Mid-Priced Binoculars Review
For Bird Watcher's Digest, January, 2012
by Michael and Diane Porter
Michael and Diane Porter wrote the following review, which appears in the January, 2012, Bird Watcher's Digest.
This is page 7 of the review.
Resolution. As in previous reviews, we tested optical resolution using a USAF-1951 optics resolution chart. We used a beanbag rest that let us carefully compare two binoculars side by side. A halogen floodlight provided consistent lighting. In case of ties, we had a 2x doubler handy to place behind the eyepiece.
The human eye’s ability to resolve detail can change due to fatigue or time of day. As a control for consistency, we used a high-end binocular to continually check the level of details that our eyes were able to see.
We mapped the resolution results so that the top score was 5. One should note that the resolution scores in this chart are very close. Adjacent gradations represent differences that can be seen only from an absolutely stable platform, and possibly only with a doubler.

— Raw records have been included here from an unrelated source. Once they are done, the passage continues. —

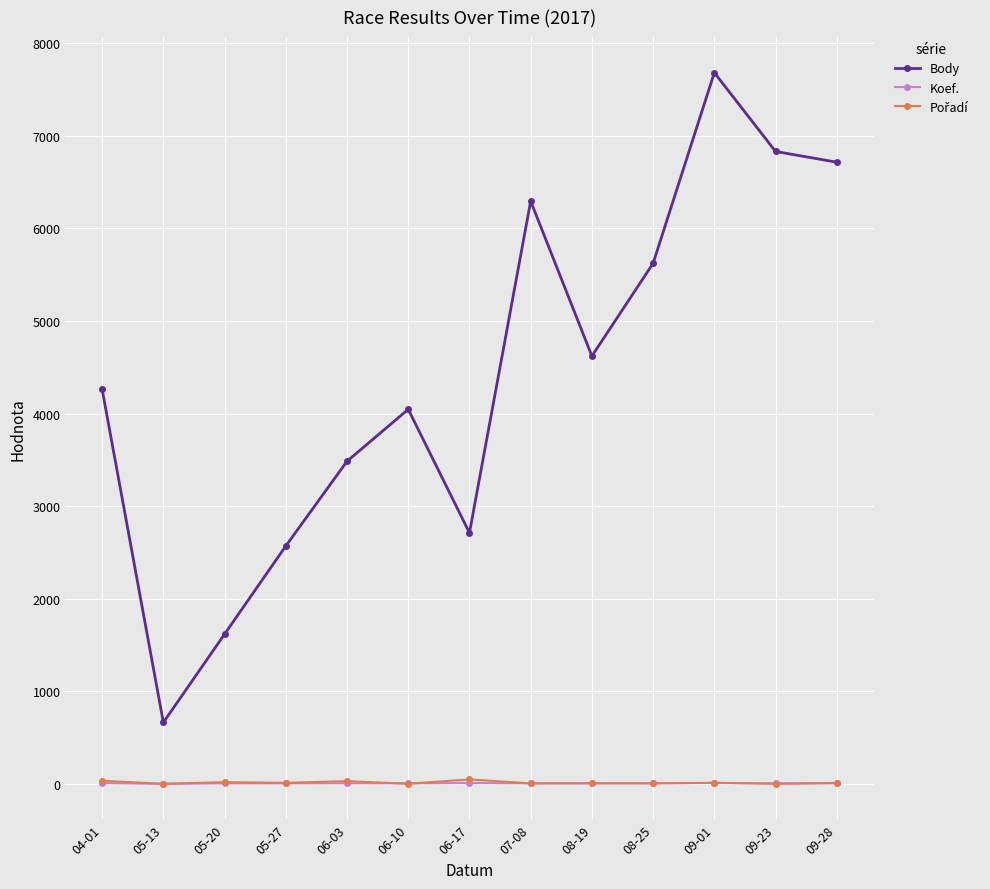

How many interior local valleys does the Pořadí series have?

6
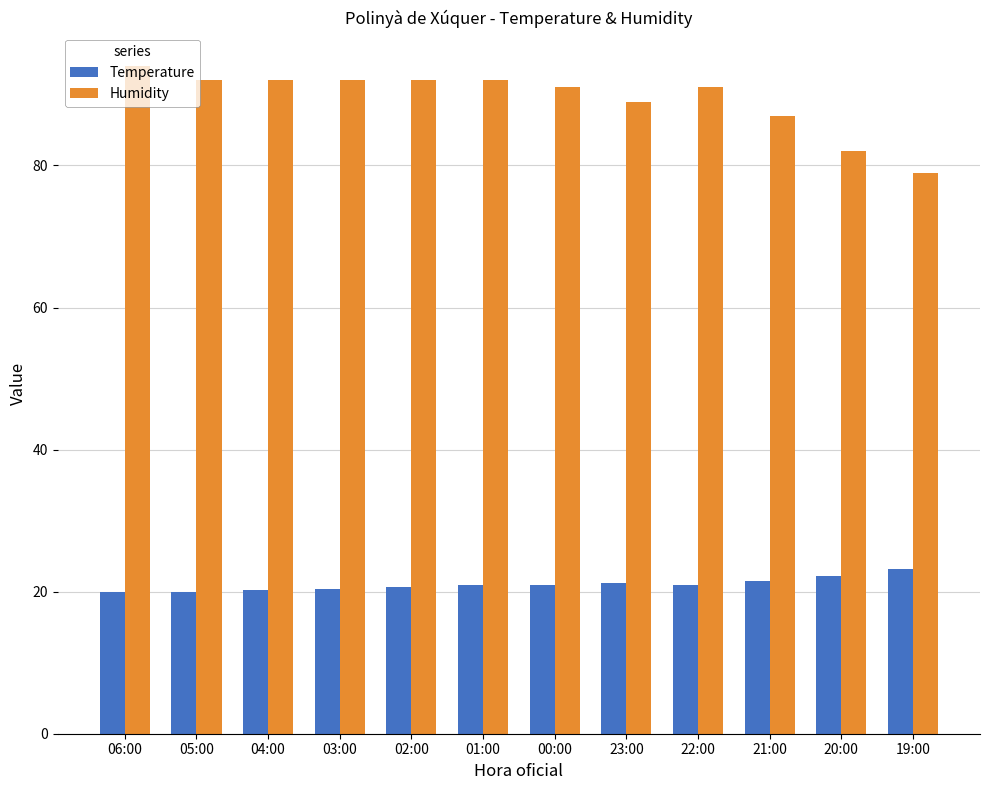

Where is Humidity nearest to the value 86?

21:00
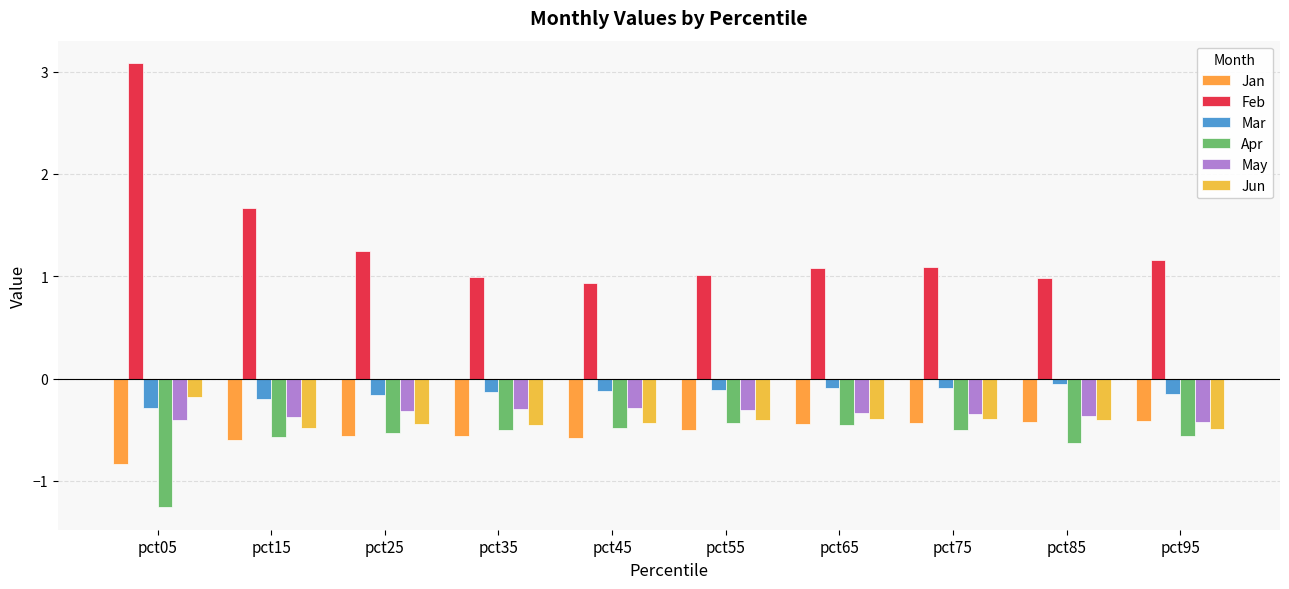

List the series in order of their peak value, lowest first.

Apr, Jan, May, Jun, Mar, Feb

We know you’re curious how these mid-priced binoculars stacked up against our high-end reference binocular, so we’ll tell you. The high-end binoculars’ resolution score would be a 5.5.
It’s wisest to use the chart data as a rough guide and not to obsess overly on a resolution score difference that you might be unable to see in the field. Furthermore, it’s possible that the one sample of each binocular we studied could have been atypical. The best use of this chart data is to help you narrow down your choices to a few binoculars that you can test personally and find out which one suits you best.
Choosing a binocular is always a very individual and holistic task.